STATED PROBLEM
Print every one of the rows below, keeping each line unchanged and in the same order.

··· PROVIDED ENTRIES

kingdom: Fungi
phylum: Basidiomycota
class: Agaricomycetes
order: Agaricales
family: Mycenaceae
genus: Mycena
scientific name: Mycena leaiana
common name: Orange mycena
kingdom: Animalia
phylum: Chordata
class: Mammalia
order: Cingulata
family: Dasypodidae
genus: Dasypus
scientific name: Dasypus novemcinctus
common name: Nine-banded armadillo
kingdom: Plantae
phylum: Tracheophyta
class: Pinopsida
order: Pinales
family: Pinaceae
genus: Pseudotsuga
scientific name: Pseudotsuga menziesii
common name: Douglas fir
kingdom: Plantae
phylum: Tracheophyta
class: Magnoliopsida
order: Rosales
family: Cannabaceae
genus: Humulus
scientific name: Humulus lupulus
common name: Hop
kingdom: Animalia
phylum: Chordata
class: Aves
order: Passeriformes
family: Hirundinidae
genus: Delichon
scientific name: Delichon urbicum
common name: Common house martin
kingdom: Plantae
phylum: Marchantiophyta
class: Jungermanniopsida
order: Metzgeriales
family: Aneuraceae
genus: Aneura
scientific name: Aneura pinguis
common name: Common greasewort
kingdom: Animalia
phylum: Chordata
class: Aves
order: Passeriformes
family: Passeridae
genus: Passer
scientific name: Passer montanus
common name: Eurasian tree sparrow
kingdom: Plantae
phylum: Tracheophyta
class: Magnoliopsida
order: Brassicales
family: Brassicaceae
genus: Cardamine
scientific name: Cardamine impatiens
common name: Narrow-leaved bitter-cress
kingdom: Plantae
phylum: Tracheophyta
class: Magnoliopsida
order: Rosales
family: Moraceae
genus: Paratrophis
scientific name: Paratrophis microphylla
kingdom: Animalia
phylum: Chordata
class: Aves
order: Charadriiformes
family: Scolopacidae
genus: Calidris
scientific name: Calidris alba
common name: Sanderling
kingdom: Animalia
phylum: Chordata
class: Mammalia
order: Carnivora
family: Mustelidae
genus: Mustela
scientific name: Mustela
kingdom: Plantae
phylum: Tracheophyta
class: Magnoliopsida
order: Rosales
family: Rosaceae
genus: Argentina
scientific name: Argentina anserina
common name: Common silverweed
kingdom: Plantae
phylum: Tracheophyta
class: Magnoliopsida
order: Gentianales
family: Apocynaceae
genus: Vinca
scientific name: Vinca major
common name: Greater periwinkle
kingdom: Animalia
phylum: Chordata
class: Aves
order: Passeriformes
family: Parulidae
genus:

······

COMPLETE ANSWER
kingdom: Fungi
phylum: Basidiomycota
class: Agaricomycetes
order: Agaricales
family: Mycenaceae
genus: Mycena
scientific name: Mycena leaiana
common name: Orange mycena
kingdom: Animalia
phylum: Chordata
class: Mammalia
order: Cingulata
family: Dasypodidae
genus: Dasypus
scientific name: Dasypus novemcinctus
common name: Nine-banded armadillo
kingdom: Plantae
phylum: Tracheophyta
class: Pinopsida
order: Pinales
family: Pinaceae
genus: Pseudotsuga
scientific name: Pseudotsuga menziesii
common name: Douglas fir
kingdom: Plantae
phylum: Tracheophyta
class: Magnoliopsida
order: Rosales
family: Cannabaceae
genus: Humulus
scientific name: Humulus lupulus
common name: Hop
kingdom: Animalia
phylum: Chordata
class: Aves
order: Passeriformes
family: Hirundinidae
genus: Delichon
scientific name: Delichon urbicum
common name: Common house martin
kingdom: Plantae
phylum: Marchantiophyta
class: Jungermanniopsida
order: Metzgeriales
family: Aneuraceae
genus: Aneura
scientific name: Aneura pinguis
common name: Common greasewort
kingdom: Animalia
phylum: Chordata
class: Aves
order: Passeriformes
family: Passeridae
genus: Passer
scientific name: Passer montanus
common name: Eurasian tree sparrow
kingdom: Plantae
phylum: Tracheophyta
class: Magnoliopsida
order: Brassicales
family: Brassicaceae
genus: Cardamine
scientific name: Cardamine impatiens
common name: Narrow-leaved bitter-cress
kingdom: Plantae
phylum: Tracheophyta
class: Magnoliopsida
order: Rosales
family: Moraceae
genus: Paratrophis
scientific name: Paratrophis microphylla
kingdom: Animalia
phylum: Chordata
class: Aves
order: Charadriiformes
family: Scolopacidae
genus: Calidris
scientific name: Calidris alba
common name: Sanderling
kingdom: Animalia
phylum: Chordata
class: Mammalia
order: Carnivora
family: Mustelidae
genus: Mustela
scientific name: Mustela
kingdom: Plantae
phylum: Tracheophyta
class: Magnoliopsida
order: Rosales
family: Rosaceae
genus: Argentina
scientific name: Argentina anserina
common name: Common silverweed
kingdom: Plantae
phylum: Tracheophyta
class: Magnoliopsida
order: Gentianales
family: Apocynaceae
genus: Vinca
scientific name: Vinca major
common name: Greater periwinkle
kingdom: Animalia
phylum: Chordata
class: Aves
order: Passeriformes
family: Parulidae
genus:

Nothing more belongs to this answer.